Obligations to the EU
Ukraine’s government moves to address missed reform deadlines, but risks remain high
Ukraine’s Cabinet of Ministers plans to hold a meeting on June 10, to address delays in meeting key reform benchmarks tied to international financial support programs. The move comes amid growing concern that the government is falling behind on its commitments.
However, the parliamentary schedule suggests that several obligations under the Ukraine Facility other international programs of the financial support will be missed. Among those are, for example, ARMA reform (draft law #12374-d) that was due by April 1 or draft law on vocational education #13107-d that is due by July 1.
Other key economic issues
Business sees lack of political will, inefficient state apparatus, and corruption as top barriers to reform – ToP’s survey
In the second half of May, NGO Technology of Progress (ToP) and research agency Gradus surveyed 40 owners, executives, and top managers of medium and large businesses in Ukraine.
Forty-seven percent of respondents identified insufficient political will from the country's leadership as the primary barrier to reform. Another 40% cited the inefficiency of the state apparatus, while 32% pointed to both corruption and resistance from entrenched elites and vested interests.
The findings underscore growing disillusionment with political leadership, as well as persistent weaknesses in the state's institutional capacity and human resources management.
Click here to read the full report.
Parliament finalizes budget changes linked to the critical minerals agreement with the U.S.
Ukraine’s Parliament has passed Draft law No. 13256 in final reading (309 votes in favor), amending the Budget Code to implement the recently ratified U.S.-Ukraine Critical Minerals Agreement.
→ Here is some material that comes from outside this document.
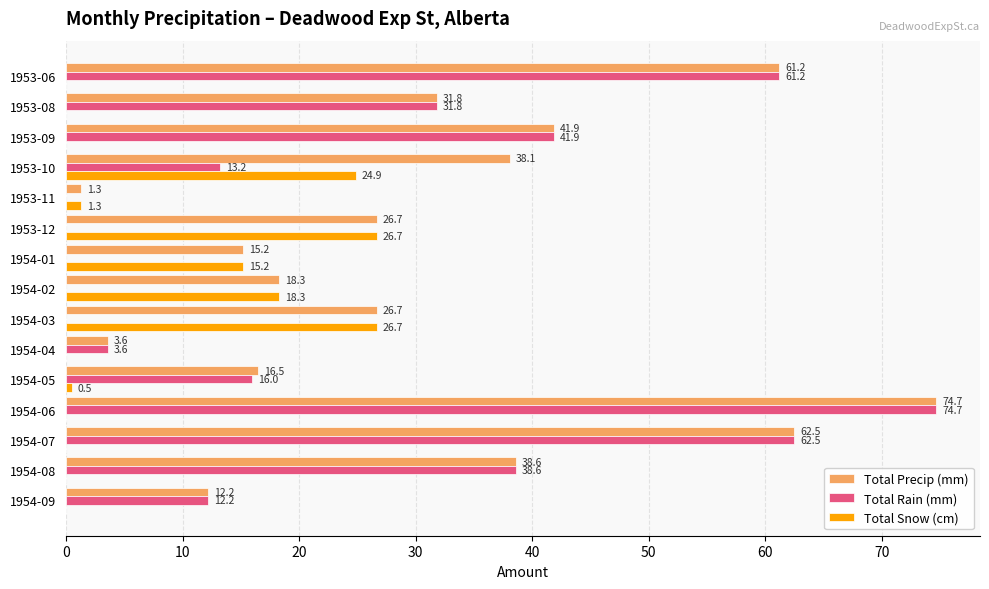

How many categories are shown in the chart?

15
Under the new rules, 50% of revenues from future extractive activities — such as royalties, license fees, and state shares from production-sharing agreements — will be allocated to a dedicated state fund for channeling resources into Ukraine’s Recovery Fund.
Ukrainian Government allocates additional Hr 2.4 billion to cashback program
Ukraine’s Cabinet of Ministers has approved an additional Hr 2.4 billion for the national cashback initiative, a government-backed financial support mechanism for Ukrainian consumers. This move comes amid growing budgetary pressures highlighted by the finance minister.
On June 5 and 6, Finance Minister Serhii Marchenko addressed the Verkhovna Rada, emphasizing the urgent need to amend the 2025 State Budget law. According to Marchenko, current budget provisions are insufficient to meet the necessary funding requirements for the Armed Forces, prompting calls for legislative adjustments in the near term.
Head of antimonopoly committee faces new graft allegations
The National Anti-Corruption Bureau of Ukraine (NABU) and the Special Anti-Corruption Prosecutor’s Office (SAPO) have served a new notice of suspicion to the head of Ukraine’s Antimonopoly Committee over alleged failure to declare assets. His wife has also been charged with abetting illicit enrichment. Authorities allege the official omitted 20 real estate properties and a luxury vehicle registered under his wife’s relatives from his 2024 electronic asset declaration.